◆ **Try it**: Among the records, find the lines that hold the string "الحروف" and return them.
Excerpted data START
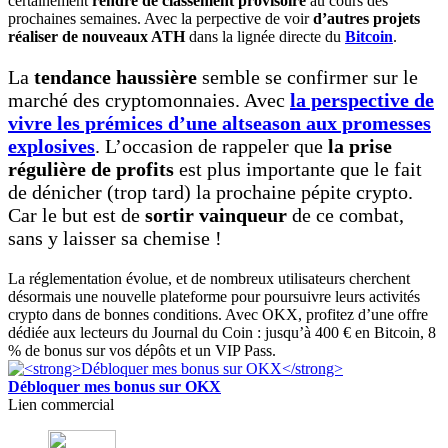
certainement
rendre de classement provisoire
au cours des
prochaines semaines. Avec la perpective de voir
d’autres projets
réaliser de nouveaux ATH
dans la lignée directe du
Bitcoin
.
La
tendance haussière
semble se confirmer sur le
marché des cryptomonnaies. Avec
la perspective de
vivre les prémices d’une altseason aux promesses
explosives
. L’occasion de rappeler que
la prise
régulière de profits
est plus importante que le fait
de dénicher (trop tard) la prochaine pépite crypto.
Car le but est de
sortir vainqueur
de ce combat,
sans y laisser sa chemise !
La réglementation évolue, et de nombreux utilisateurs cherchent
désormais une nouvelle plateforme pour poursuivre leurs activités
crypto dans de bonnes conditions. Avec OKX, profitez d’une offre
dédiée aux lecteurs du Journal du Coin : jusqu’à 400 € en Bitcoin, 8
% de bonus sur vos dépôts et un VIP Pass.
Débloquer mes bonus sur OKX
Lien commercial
Excerpted data END
Excerpted data START
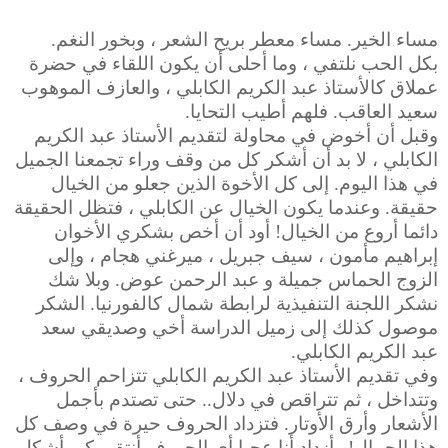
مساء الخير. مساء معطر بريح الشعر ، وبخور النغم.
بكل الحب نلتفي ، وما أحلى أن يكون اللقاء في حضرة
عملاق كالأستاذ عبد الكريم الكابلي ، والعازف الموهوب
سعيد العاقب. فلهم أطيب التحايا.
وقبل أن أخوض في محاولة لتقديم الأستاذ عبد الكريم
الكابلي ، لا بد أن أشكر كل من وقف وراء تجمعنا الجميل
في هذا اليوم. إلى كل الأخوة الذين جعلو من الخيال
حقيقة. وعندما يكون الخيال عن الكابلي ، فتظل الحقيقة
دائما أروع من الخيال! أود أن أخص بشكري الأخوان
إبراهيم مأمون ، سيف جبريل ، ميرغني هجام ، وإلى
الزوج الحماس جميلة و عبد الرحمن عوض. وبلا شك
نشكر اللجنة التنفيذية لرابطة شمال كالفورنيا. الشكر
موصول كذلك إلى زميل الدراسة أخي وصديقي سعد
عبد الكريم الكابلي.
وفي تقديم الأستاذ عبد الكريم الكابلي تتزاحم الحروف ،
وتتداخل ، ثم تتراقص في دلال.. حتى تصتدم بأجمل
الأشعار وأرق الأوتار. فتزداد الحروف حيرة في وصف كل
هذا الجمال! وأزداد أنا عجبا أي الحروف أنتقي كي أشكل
Excerpted data END
◆ **Reply**:
وفي تقديم الأستاذ عبد الكريم الكابلي تتزاحم الحروف ،
الأشعار وأرق الأوتار. فتزداد الحروف حيرة في وصف كل
هذا الجمال! وأزداد أنا عجبا أي الحروف أنتقي كي أشكل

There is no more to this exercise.